Conclave, curiali, innovatori e l’intrigo della segreteria di Stato

 CITTA’ DEL VATICANO – Il potere costituito della curia romana contro il vento dell’innovazione che spinge dal Nord America.

Nel mezzo, la possibilità, certamente più remota, che la Chiesa opti per una scelta rivoluzionaria tale da marcare un taglio netto col passato. Quando mancano circa ventiquattro ore all’inizio del Conclave, gli schieramenti nelle file dei cardinali sono già ben definiti.

Curiali, innovatori e l’intrigo della segreteria di Stato

La “guerra” tra i curiali e gli innovatori diventa anche una lotta intestina tutta italiana. Ai porporati che puntano ad una riforma radicale della curia si opporrebbe il “partito romano”, favorevole sostanzialmente al mantenimento dello status quo. Nel conclave potrebbe quindi esserci un testa a testa tra l’arcivescovo di Milano, Angelo Scola, e il brasiliano Pedro Scherer, arcivescovo di San Paolo. Mentre il cardinale italiano conterebbe sull’appoggio del blocco americano, di molti italiani diocesani e di gran parte dell’Europa, il 64enne Scherer, attualmente membro della commissione di vigilanza sullo Ior, sembrerebbe essere il ‘candidato’ del partito della curia romana. A sponsorizzarlo, su tutti, il camerlengo Tarcisio Bertone, il decano Sodano e il cardinale Giovanni Battista Re. Una eventuale elezione dell’arcivescovo di San Paolo garantirebbe alla curia romana la reggenza della segreteria di Stato, dove si articola il vero potere tra le mura vaticane. L’elezione di Scola, e quindi di un Papa italiano, invece, dirotterebbe la segreteria di Stato verso un paese straniero. Circostanza, per usare un eufemismo, poco gradita ai curiali.

La mediazione ‘morbida’

Qualora le due correnti non riuscissero a raccogliere i voti necessari per il loro ‘candidato’, la mediazione più semplice avrebbe il nome del cardinale Gianfranco Ravasi, Presidente del Pontificio Consiglio della Cultura. Al momento, sembra aver perso decisamente quota l’ipotesi di un Papa americano che verrebbe vista dal mondo intero come una ulteriore concentrazione di potere nelle mani degli Stati Uniti d’America. Una fumata a stelle e strisce, infatti, darebbe di colpo agli Usa un potere sia temporale che spirituale.

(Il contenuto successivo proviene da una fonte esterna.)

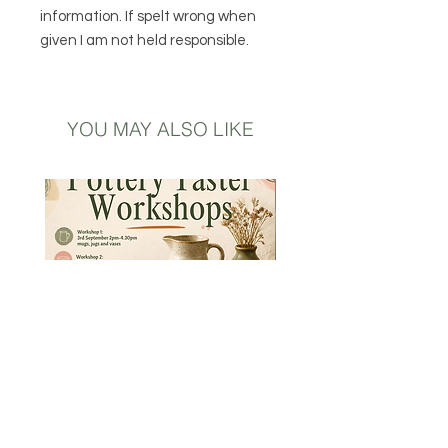
information. If spelt wrong when
given I am not held responsible.
YOU MAY ALSO LIKE
Introductory to Pottery -
Hand Thrown Speckled 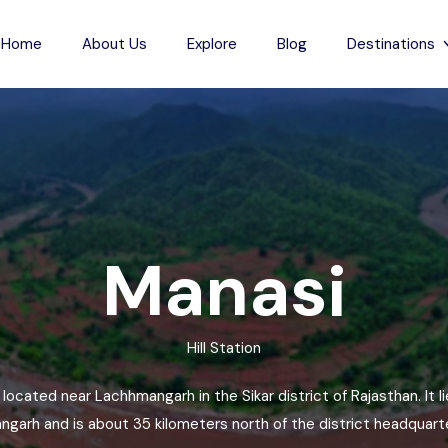
Home
About Us
Explore
Blog
Destinations
s
Indian Beaches
each
Jharkhand
Anjuna Beach
Karnataka
Odxel Beach
sh
ch
Madhya Pradesh
Devgad Beach
Manasi
m Beach
Maharashtra
Gudivada Beach
esh
Beach
Manipur
Kunduvanipeta Beach
Hill Station
desh
Meghalaya
Konada Beach
each
Mizoram
Collinpur Beach
e located near Lachhmangarh in the Sikar district of Rajasthan. It 
Nagaland
Antarvedi Beach
garh and is about 35 kilometers north of the district headquarter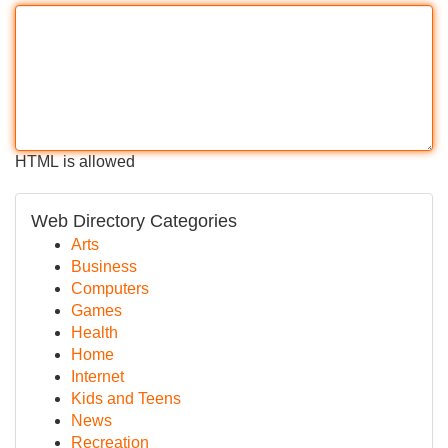
HTML is allowed
Web Directory Categories
Arts
Business
Computers
Games
Health
Home
Internet
Kids and Teens
News
Recreation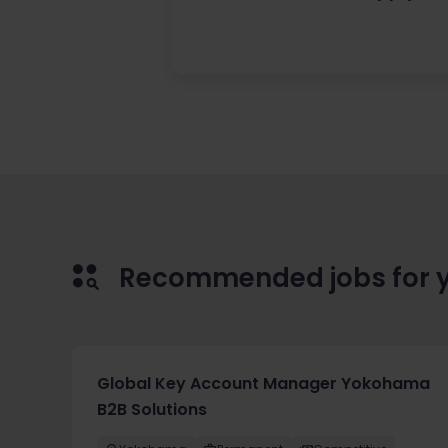
Recommended jobs for 
Global Key Account Manager Yokohama
B2B Solutions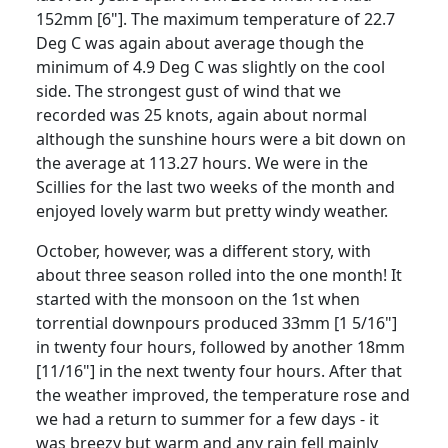
152mm [6"]. The maximum temperature of 22.7
Deg C was again about average though the
minimum of 4.9 Deg C was slightly on the cool
side. The strongest gust of wind that we
recorded was 25 knots, again about normal
although the sunshine hours were a bit down on
the average at 113.27 hours. We were in the
Scillies for the last two weeks of the month and
enjoyed lovely warm but pretty windy weather.
October, however, was a different story, with
about three season rolled into the one month! It
started with the monsoon on the 1st when
torrential downpours produced 33mm [1 5/16"]
in twenty four hours, followed by another 18mm
[11/16"] in the next twenty four hours. After that
the weather improved, the temperature rose and
we had a return to summer for a few days - it
was breezy but warm and any rain fell mainly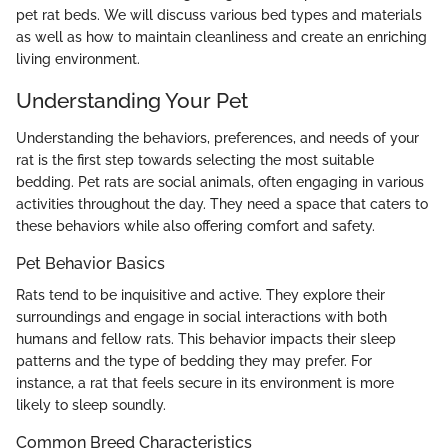
pet rat beds. We will discuss various bed types and materials
as well as how to maintain cleanliness and create an enriching
living environment.
Understanding Your Pet
Understanding the behaviors, preferences, and needs of your
rat is the first step towards selecting the most suitable
bedding. Pet rats are social animals, often engaging in various
activities throughout the day. They need a space that caters to
these behaviors while also offering comfort and safety.
Pet Behavior Basics
Rats tend to be inquisitive and active. They explore their
surroundings and engage in social interactions with both
humans and fellow rats. This behavior impacts their sleep
patterns and the type of bedding they may prefer. For
instance, a rat that feels secure in its environment is more
likely to sleep soundly.
Common Breed Characteristics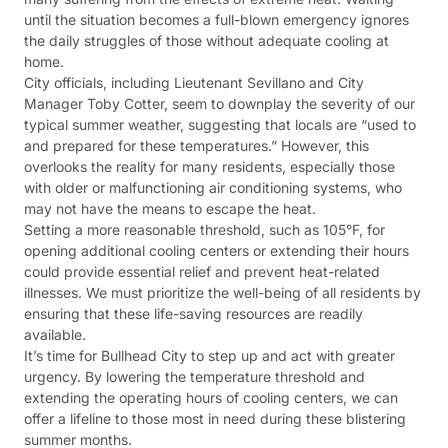
until the situation becomes a full-blown emergency ignores
the daily struggles of those without adequate cooling at
home.
City officials, including Lieutenant Sevillano and City
Manager Toby Cotter, seem to downplay the severity of our
typical summer weather, suggesting that locals are “used to
and prepared for these temperatures.” However, this
overlooks the reality for many residents, especially those
with older or malfunctioning air conditioning systems, who
may not have the means to escape the heat.
Setting a more reasonable threshold, such as 105°F, for
opening additional cooling centers or extending their hours
could provide essential relief and prevent heat-related
illnesses. We must prioritize the well-being of all residents by
ensuring that these life-saving resources are readily
available.
It’s time for Bullhead City to step up and act with greater
urgency. By lowering the temperature threshold and
extending the operating hours of cooling centers, we can
offer a lifeline to those most in need during these blistering
summer months.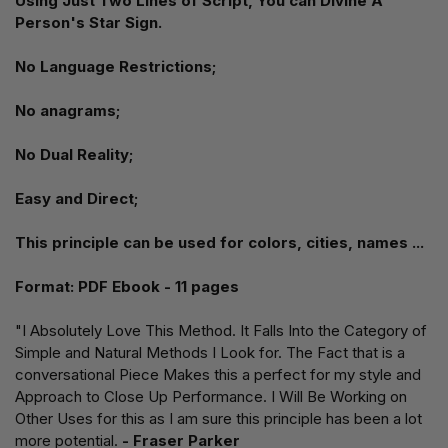
Using Just Two Lines of Script, You can Divine A
Person's Star Sign.
No Language Restrictions;
No anagrams;
No Dual Reality;
Easy and Direct;
This principle can be used for colors, cities, names ...
Format: PDF Ebook - 11 pages
"I Absolutely Love This Method. It Falls Into the Category of
Simple and Natural Methods I Look for. The Fact that is a
conversational Piece Makes this a perfect for my style and
Approach to Close Up Performance. I Will Be Working on
Other Uses for this as I am sure this principle has been a lot
more potential.
- Fraser Parker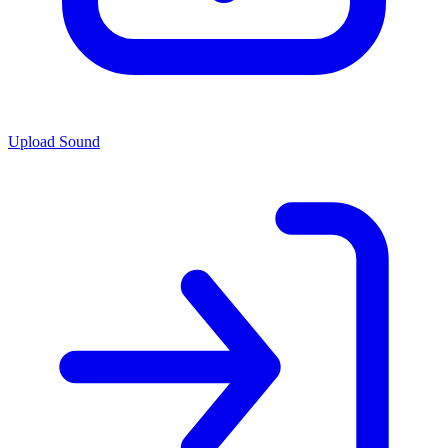
Upload Sound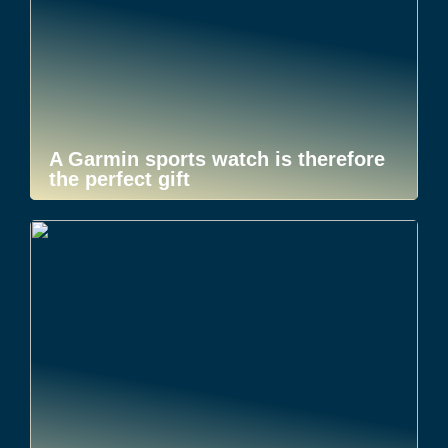
A Garmin sports watch is therefore
the perfect gift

Una mediazione ‘rivoluzionaria’

Una mediazione che avrebbe il sapore di una vera e propria rivoluzione culturale e politica potrebbe portare al soglio di Pietro una figura carismatica come Luis Antonio Tagle, arcivescovo di Manila e accostato da molti vaticanisti a Karol “il Grande”. Un comunicatore che fa della umanità il suo tratto distintivo. Un uomo semplice, disponibile al dialogo e da sempre al fianco dei più poveri. Altro fattore che gioca di sicuro a favore dell’arcivescovo di Manila è senza dubbio la sua ascendenza cinese che lo ha portato ad avere fin da subito grande attenzione per la comunità cattolica in Cina. Ad ogni modo, per arrivare ad eleggere Tagle bisogna che tra i papabili più quotati si arrivi ad una frattura insanabile. E, soprattutto, lo Spirito Santo decida che dalle macerie di un conflitto tra correnti, il Vaticano trovi la forza di ‘uscire’ dal suo assetto eurocentrico e inizi a guardare con maggiore attenzione a quella parte del  mondo dove il valore della vocazione è sempre più declinato nelle forme nobili dell’autenticità. Ad auspicare una rivoluzione in seno alla Chiesa sono in tanti. Così come sono in tanti a sperare che dal camino montato sui tetti della Cappella Sistina si alzi una fumata bianca capace di consegnare alla storia un messaggio di speranza e di cambiamento. Un cambiamento che, come accadde nel 1978, venga da un paese lontano. Molto lontano.